| Written instruction |
Please copy every line of the material below word for word, leaving out the pictures.

| Items |
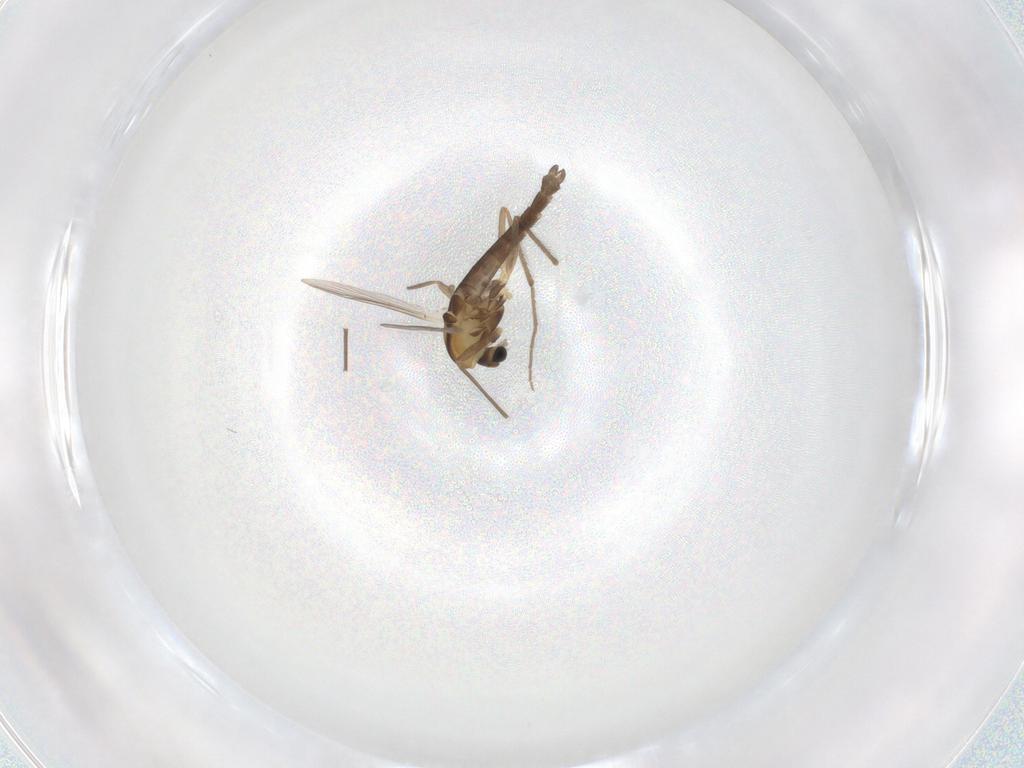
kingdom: Animalia
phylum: Arthropoda
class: Insecta
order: Diptera
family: Chironomidae
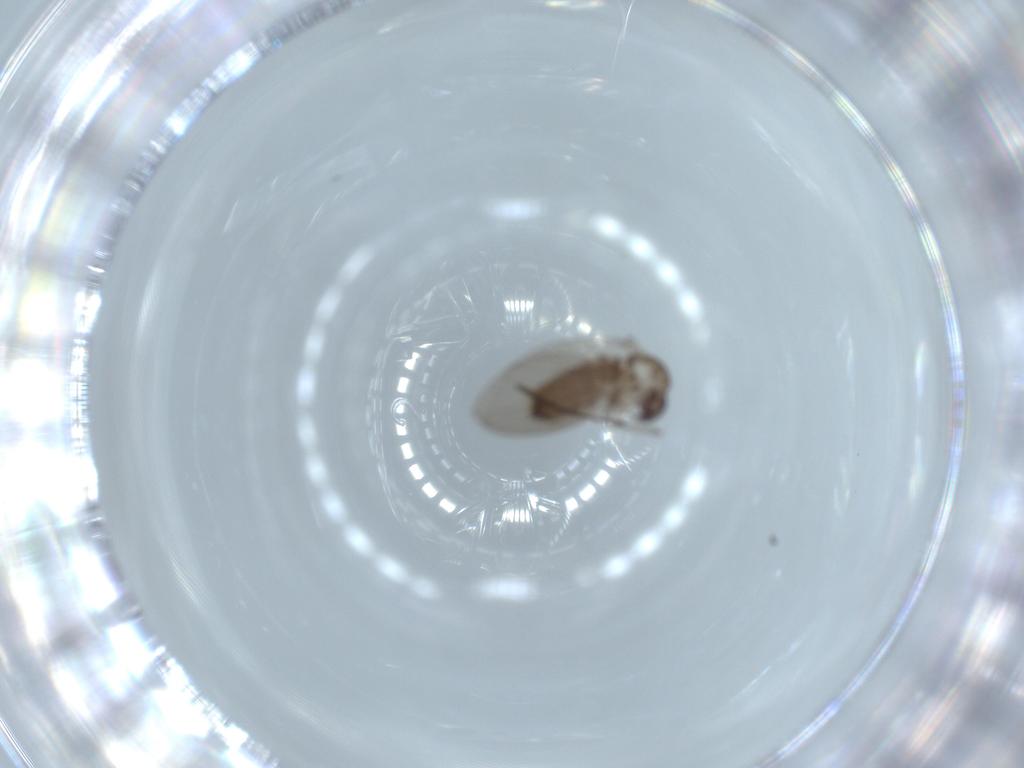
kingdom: Animalia
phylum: Arthropoda
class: Insecta
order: Diptera
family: Psychodidae
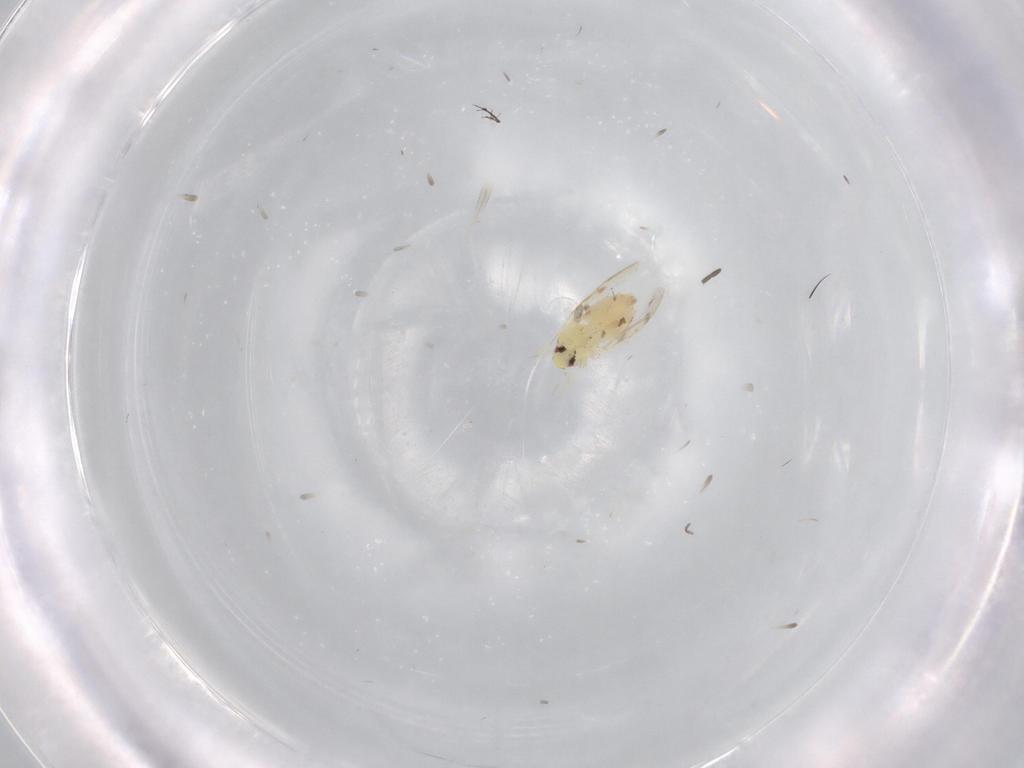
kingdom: Animalia
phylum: Arthropoda
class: Insecta
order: Hemiptera
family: Aleyrodidae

| Result below |
kingdom: Animalia
phylum: Arthropoda
class: Insecta
order: Diptera
family: Chironomidae
kingdom: Animalia
phylum: Arthropoda
class: Insecta
order: Diptera
family: Psychodidae
kingdom: Animalia
phylum: Arthropoda
class: Insecta
order: Hemiptera
family: Aleyrodidae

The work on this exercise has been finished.